The House may consider a bill next week that would bring back about 330 National Highway Traffic Safety Administration (NHTSA) employees who were furloughed last week when the federal government shutdown began.
The shutdown suspended several operations within the U.S. Department of Transportation, including NHTSA activities involving defect information distribution.
Representative Lee Terry (R-Neb.) said during a RealClearPolitics panel on distracted driving that he intends to introduce the bill this week, Politico reported in its Morning Transportation on Thursday.

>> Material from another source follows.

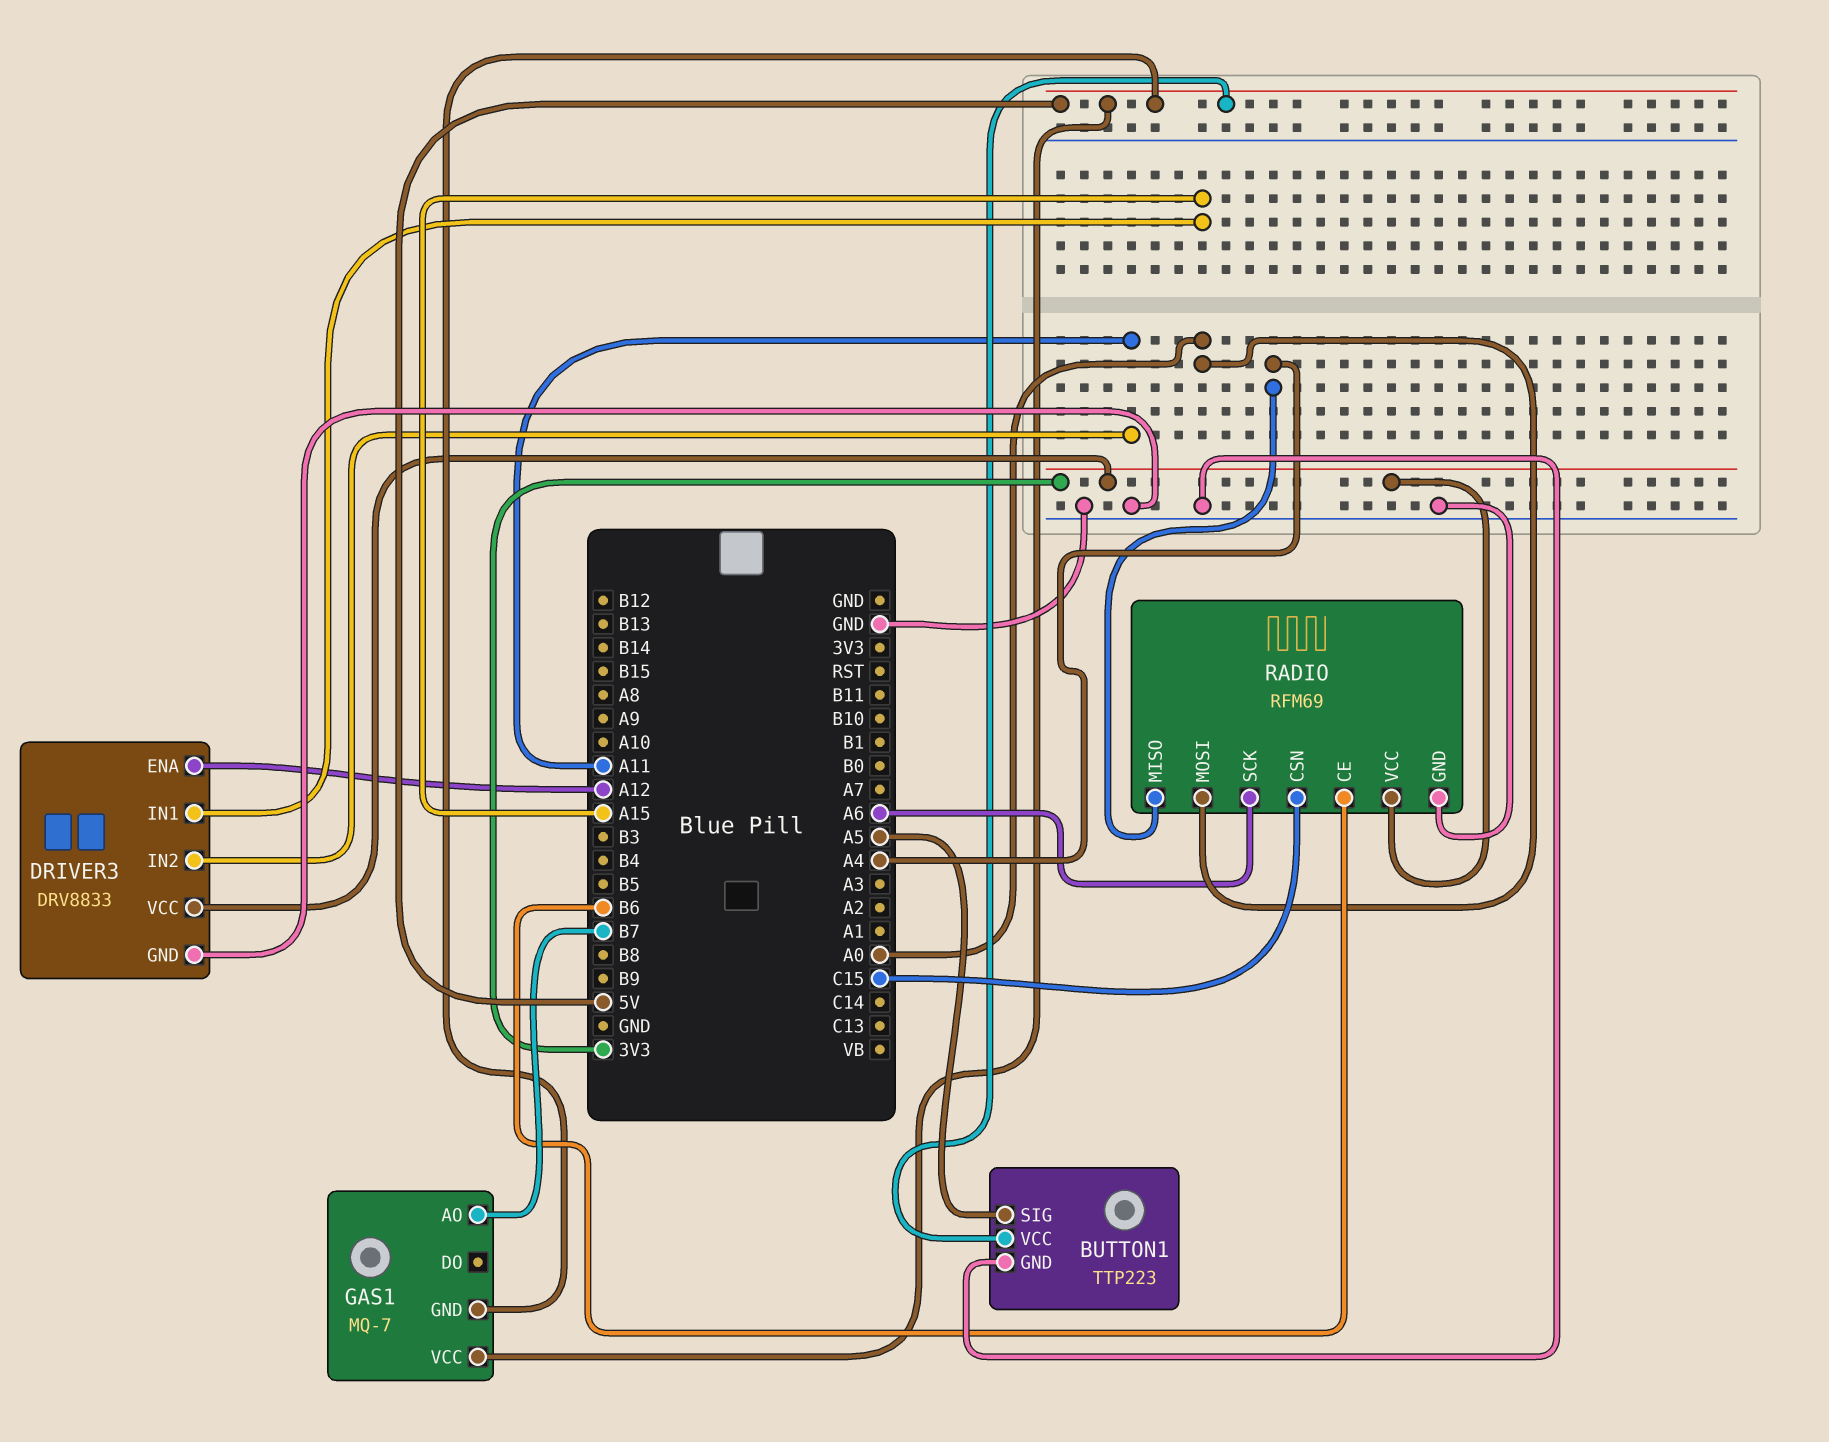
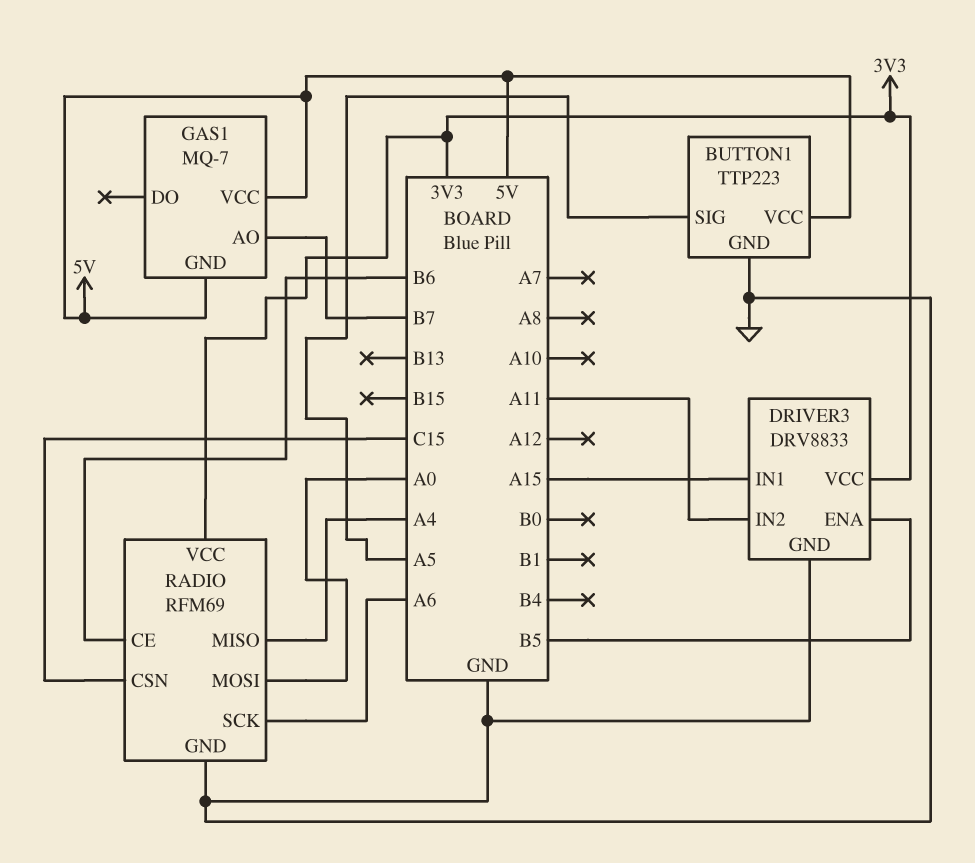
DRIVER3 pin ENA: A12 -> B5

“If there is a defect discovered, you don’t have a way within the operation at NHTSA to publicize that,” Terry said during the panel.
Terry added that he has already told Speaker John Boehner (R-Ohio) about the bill, and that the House could vote on it within the week.
“I think it will be brought up,” Terry noted.
However, a bill that would end furloughs in the Federal Aviation Administration (FAA) is not faring so well.
The House approved the bill, which would reopen the FAA and continue appropriations for the agency, on Wednesday. The Senate and White House, however, have expressed disapproval of the bill.
Senate Commerce Chairman Jay Rockefeller (D-W. Va.) said he wants the FAA to reopen but thinks it should be done through a clean continuing resolution (CR) that brings the entire government out of the shutdown, according to the Politico report.
The White House said it would veto the bill if it passes the House.
Representative Rick Larsen (D-Wa.), top Democrat on the House Transportation and Infrastructure’s Aviation subcommittee, argued that lawmakers need to focus on the debt ceiling and government shutdown rather than trying to reopen select agencies, Politico reported.
“Until we get past this government shutdown and the debt ceiling debate, it is going to be very hard to focus on any one part of the government, including the FAA,” Larsen said.